AIM OF THE TASK -
Once the images are set aside, print the remaining lines below exactly.

(Collected data)
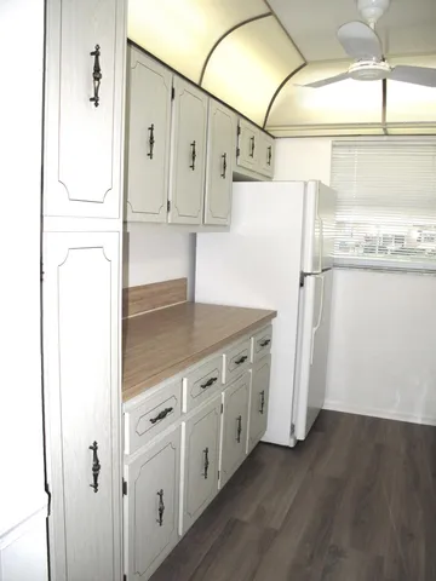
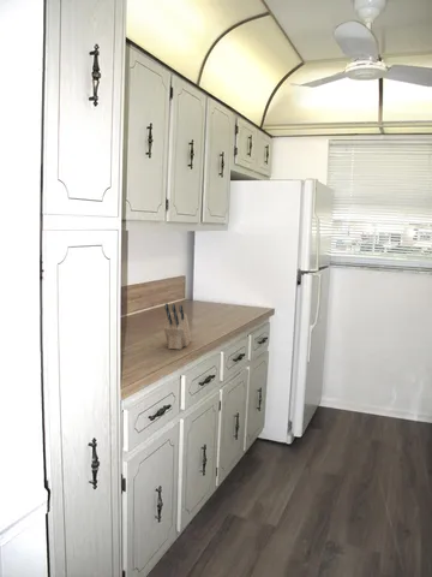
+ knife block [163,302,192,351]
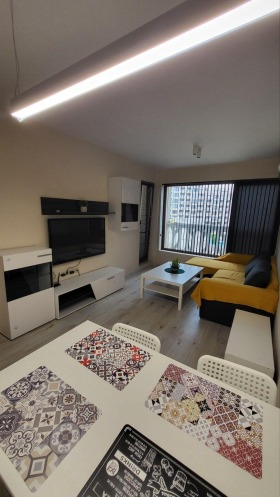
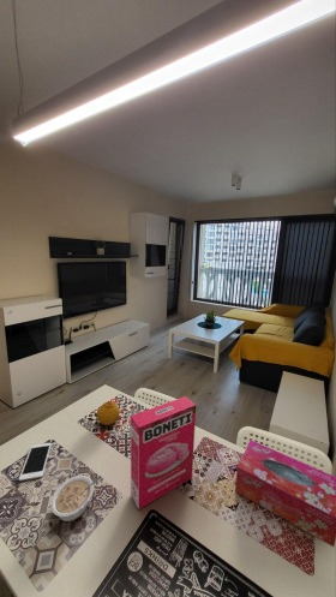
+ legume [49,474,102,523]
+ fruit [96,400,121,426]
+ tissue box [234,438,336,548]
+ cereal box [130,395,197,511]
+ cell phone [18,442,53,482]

OUTPUT FOR THIS EXERCISE -
+ knife block [163,302,192,351]
+ legume [49,474,102,523]
+ fruit [96,400,121,426]
+ tissue box [234,438,336,548]
+ cereal box [130,395,197,511]
+ cell phone [18,442,53,482]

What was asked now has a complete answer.